*** Reading text ***
An argumented constructor is which used to pass required information to the class while creating an object. Below example demonstrates that how Bus class is forcing the consumers to pass the number of seats  while creating a Bus.
Class Bus{   
  int seats;  
   Bus(int seats) {  // argumented constructor  
   this.seats = seats;  
   //do something    
   }   
  }  
Now whom so ever want to create a Bus, they can pass the no.of seats required to the Bus class. Just for example I took seats. Depends on the requirement's the arguments list may vary(color,length etc ..).
Bus volvoBus = new Bus(34); //passing seat count
Bus ordinaryBus = new Bus(28); //passing seat count

The points to note here are
  • If you forgot to write or not intentionally writing a constructor to your class, JVM creates a one for you internallywhich is a default no argument constructor.
  • If you provide a default (no arg) constructor, JVM uses it to instantiate.
*** End of Reading text ***
*** Excerpted records ***
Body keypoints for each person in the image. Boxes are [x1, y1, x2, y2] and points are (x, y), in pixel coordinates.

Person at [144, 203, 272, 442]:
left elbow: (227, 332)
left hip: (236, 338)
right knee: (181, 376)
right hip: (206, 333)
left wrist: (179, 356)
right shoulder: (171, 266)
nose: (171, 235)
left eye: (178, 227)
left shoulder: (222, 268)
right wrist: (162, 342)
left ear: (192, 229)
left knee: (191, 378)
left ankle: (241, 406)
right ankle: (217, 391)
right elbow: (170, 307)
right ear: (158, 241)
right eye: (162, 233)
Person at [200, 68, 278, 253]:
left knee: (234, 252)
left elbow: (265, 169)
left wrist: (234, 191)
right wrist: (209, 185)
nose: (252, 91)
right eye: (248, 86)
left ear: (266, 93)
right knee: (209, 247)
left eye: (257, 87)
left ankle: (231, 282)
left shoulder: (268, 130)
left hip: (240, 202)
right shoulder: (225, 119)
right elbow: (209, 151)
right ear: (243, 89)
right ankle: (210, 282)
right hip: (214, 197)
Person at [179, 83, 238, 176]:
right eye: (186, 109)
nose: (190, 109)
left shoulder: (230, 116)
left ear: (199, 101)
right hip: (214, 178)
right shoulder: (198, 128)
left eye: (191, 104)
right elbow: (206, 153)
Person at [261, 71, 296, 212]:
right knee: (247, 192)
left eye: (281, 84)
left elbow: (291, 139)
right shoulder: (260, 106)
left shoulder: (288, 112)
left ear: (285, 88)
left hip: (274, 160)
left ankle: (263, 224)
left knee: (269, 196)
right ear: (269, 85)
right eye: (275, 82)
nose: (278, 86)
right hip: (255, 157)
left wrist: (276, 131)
*** End of Excerpted records ***
* **Work request 1**
Return the part of the passage on argumented constructors that begins at the words "An argumented constructor" and stops after the words "no argument constructor.", copied word for word.
* **Work request 2**
According to the passage on argumented constructors, what does the JVM create if a class has no constructor written for it?
* **Work request 3**
Extend the passage on argumented constructors, picking up right after its last sentence.
The data plays no part in this.

* **Exercise result 1**
An argumented constructor is which used to pass required information to the class while creating an object. Below example demonstrates that how Bus class is forcing the consumers to pass the number of seats  while creating a Bus.
Class Bus{   
  int seats;  
   Bus(int seats) {  // argumented constructor  
   this.seats = seats;  
   //do something    
   }   
  }  
Now whom so ever want to create a Bus, they can pass the no.of seats required to the Bus class. Just for example I took seats. Depends on the requirement's the arguments list may vary(color,length etc ..).
Bus volvoBus = new Bus(34); //passing seat count
Bus ordinaryBus = new Bus(28); //passing seat count

The points to note here are
  • If you forgot to write or not intentionally writing a constructor to your class, JVM creates a one for you internallywhich is a default no argument constructor.

* **Exercise result 2**
A default no-argument constructor.

* **Exercise result 3**
  • If you are not providing default constructor and providing a argumented constructor, then consumers definitely needs to pass the required parameters. In this case, consumers cannot use default constructor anymore since you provided a argumented one and not providing default on while creating object. If they try to use default one compiler error occurs. 
Constructor Overloading:-

Just like method overloading in Java, there is constructor overloading too. Overloading a constructor means providing multiple constructors differing in arguments for a Class. For ex:
public class Bus {  
      int noOfSeats;  
      String busColor;  
      public Bus() {  
           System.out.println("This is default constructor");  
      }  
      public Bus(int seats) {  
         this.noOfSeats = seats;  
           System.out.println("To call this constructor, you need need to pass no of seats");  
      }  
      public Bus(int seats, String color) {  
         this.noOfSeats = seats;  
         this.busColor = color;  
           System.out.println("To call this constructor, you need to pass bus color");  
      }  
 }  
If you see there are multiple constructors provided with different arguments. We just overloaded the constructor. When we want to create a required bus we have to just use the appropriate constructor. It's up to us to create/passing info while creating a bus. You may buy a bus with 20 seats and color it later. Creating different types of buses is possible with above provided constructors.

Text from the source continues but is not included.